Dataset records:
________

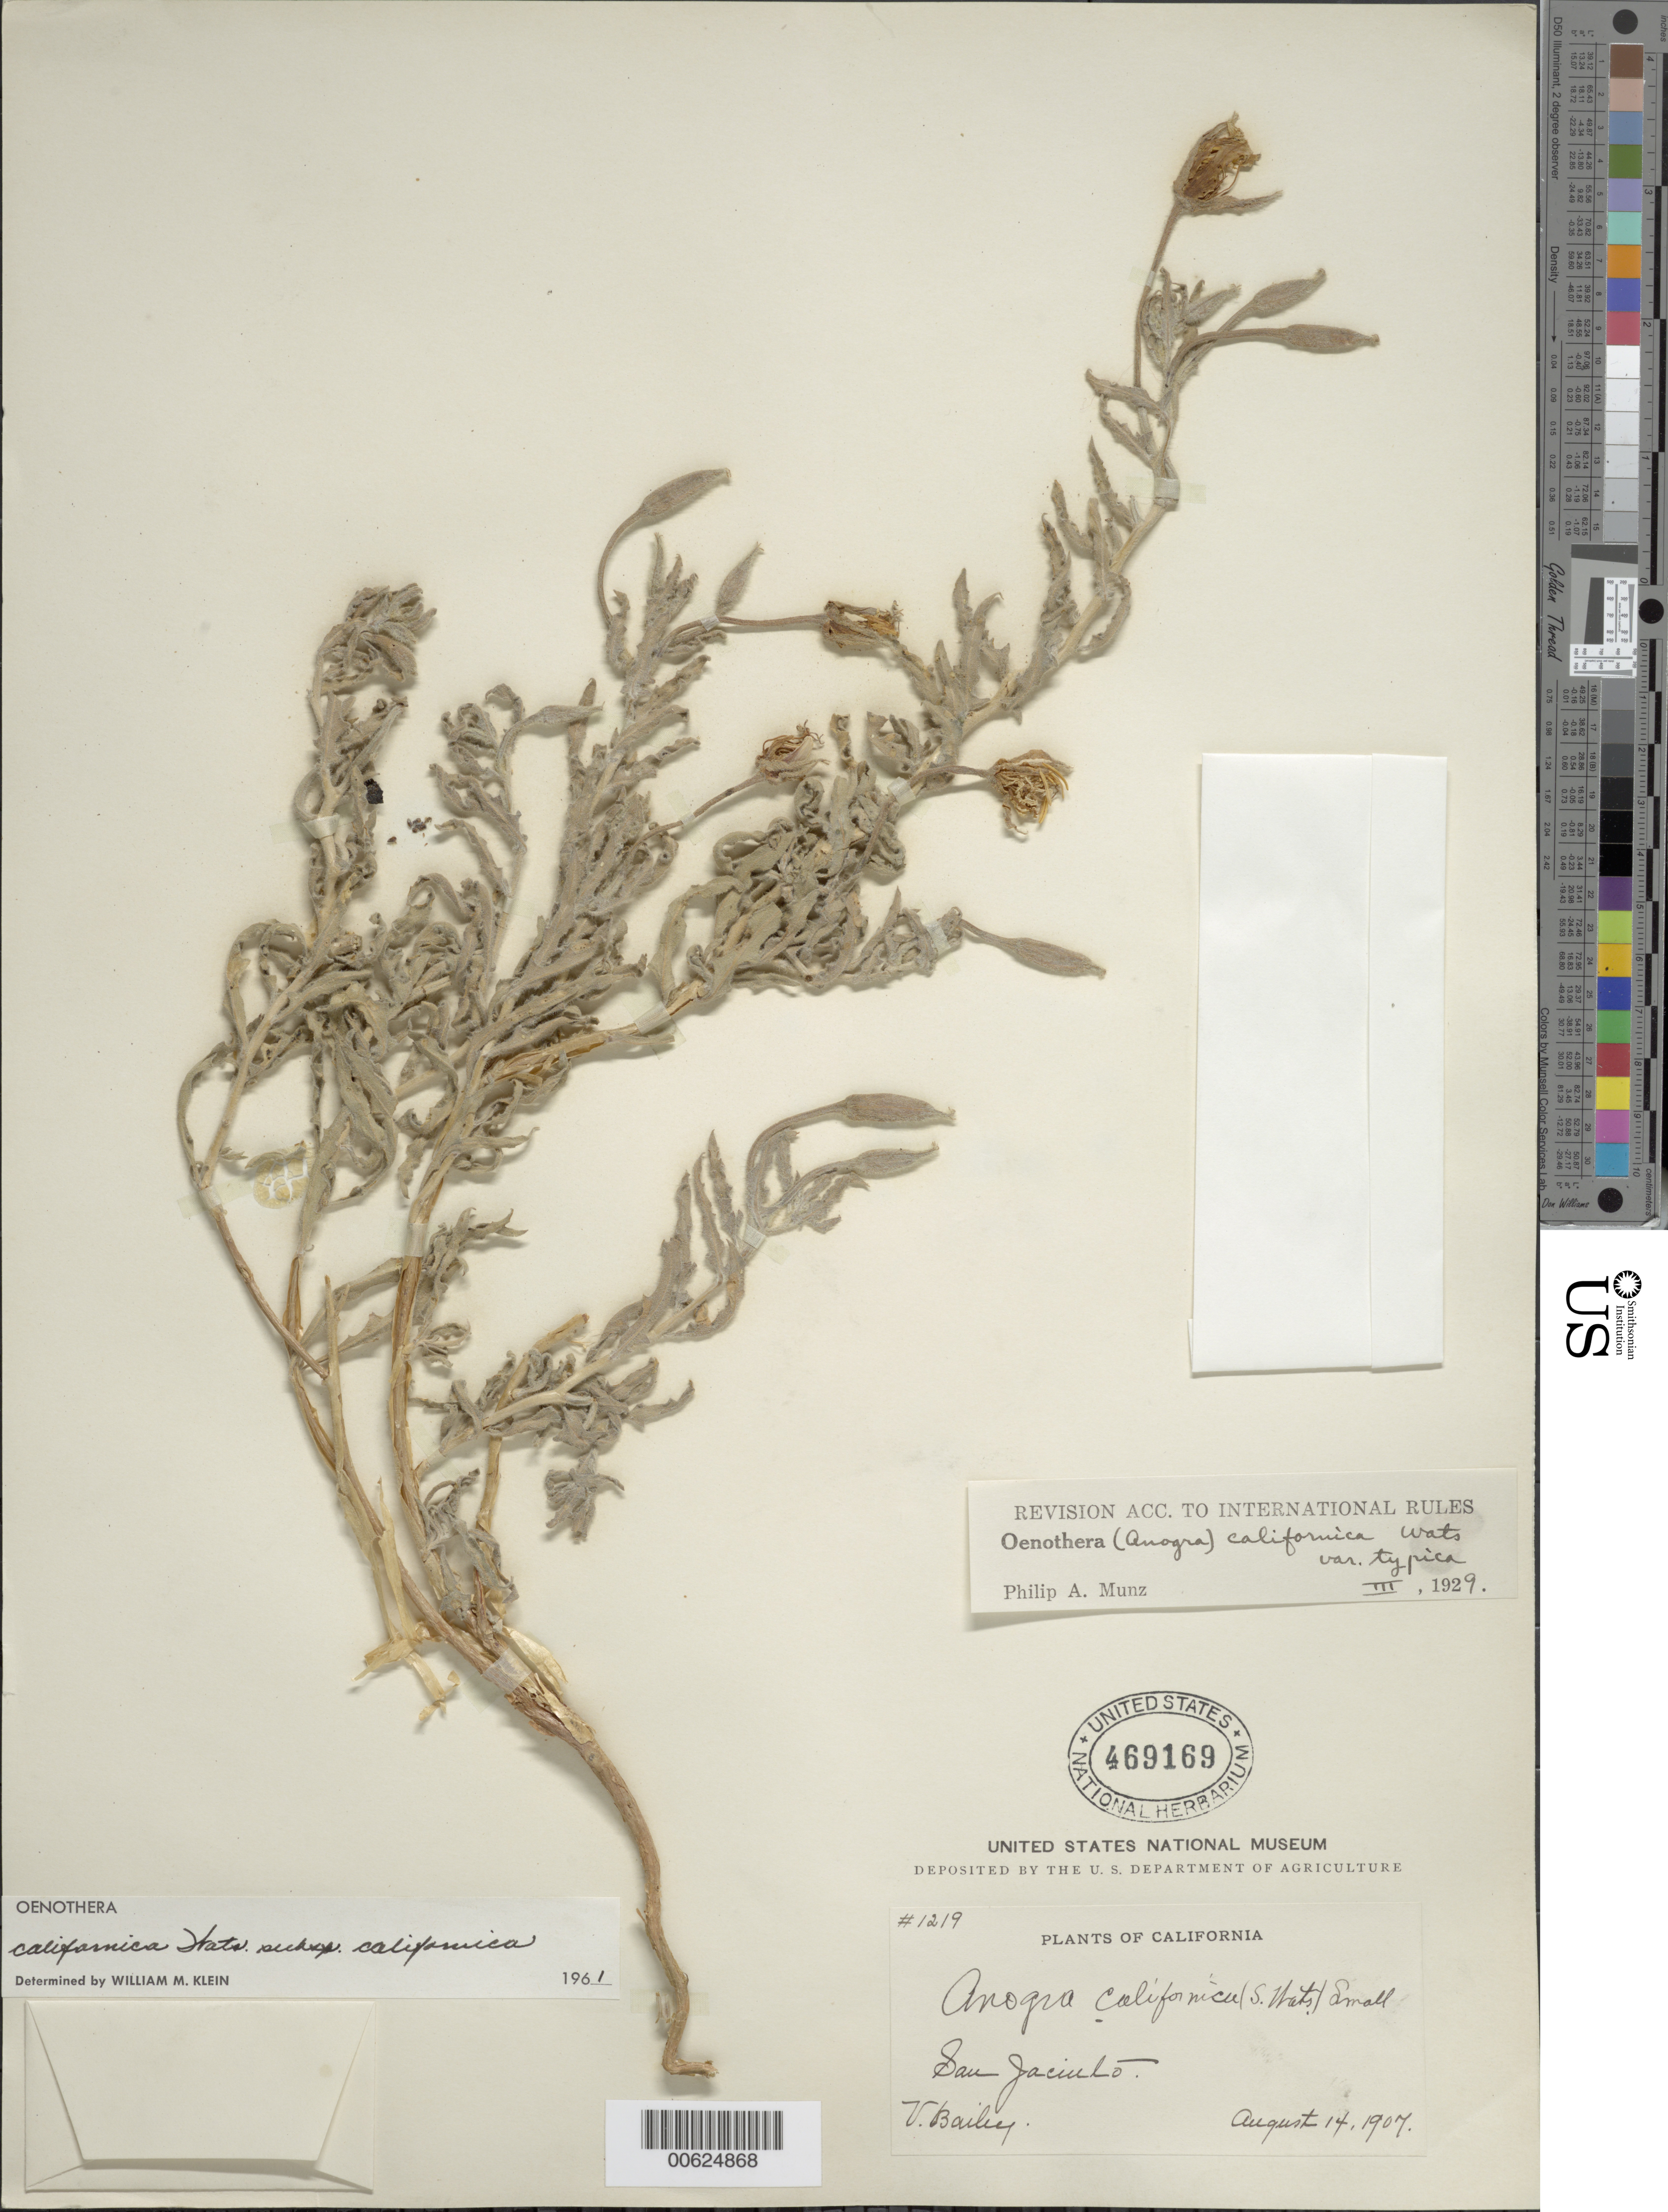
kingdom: Plantae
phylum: Tracheophyta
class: Magnoliopsida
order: Myrtales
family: Onagraceae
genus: Oenothera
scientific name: Oenothera avita subsp. californica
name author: (S. Watson) W.L. Wagner & Gandhi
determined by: Wagner, W. L., (BOT), Smithsonian Institution - National Museum of Natural History (UNITED STATES)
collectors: V. O. Bailey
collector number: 1219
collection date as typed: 14 Aug 1907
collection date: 1907-08-14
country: United States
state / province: California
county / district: Riverside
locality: San Jacinto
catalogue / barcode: US 469169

________

● **What is asked**
Copy out the entries from the line containing "order: Myrtales" through the end of the entries.

● **Complete answer**
order: Myrtales
family: Onagraceae
genus: Oenothera
scientific name: Oenothera avita subsp. californica
name author: (S. Watson) W.L. Wagner & Gandhi
determined by: Wagner, W. L., (BOT), Smithsonian Institution - National Museum of Natural History (UNITED STATES)
collectors: V. O. Bailey
collector number: 1219
collection date as typed: 14 Aug 1907
collection date: 1907-08-14
country: United States
state / province: California
county / district: Riverside
locality: San Jacinto
catalogue / barcode: US 469169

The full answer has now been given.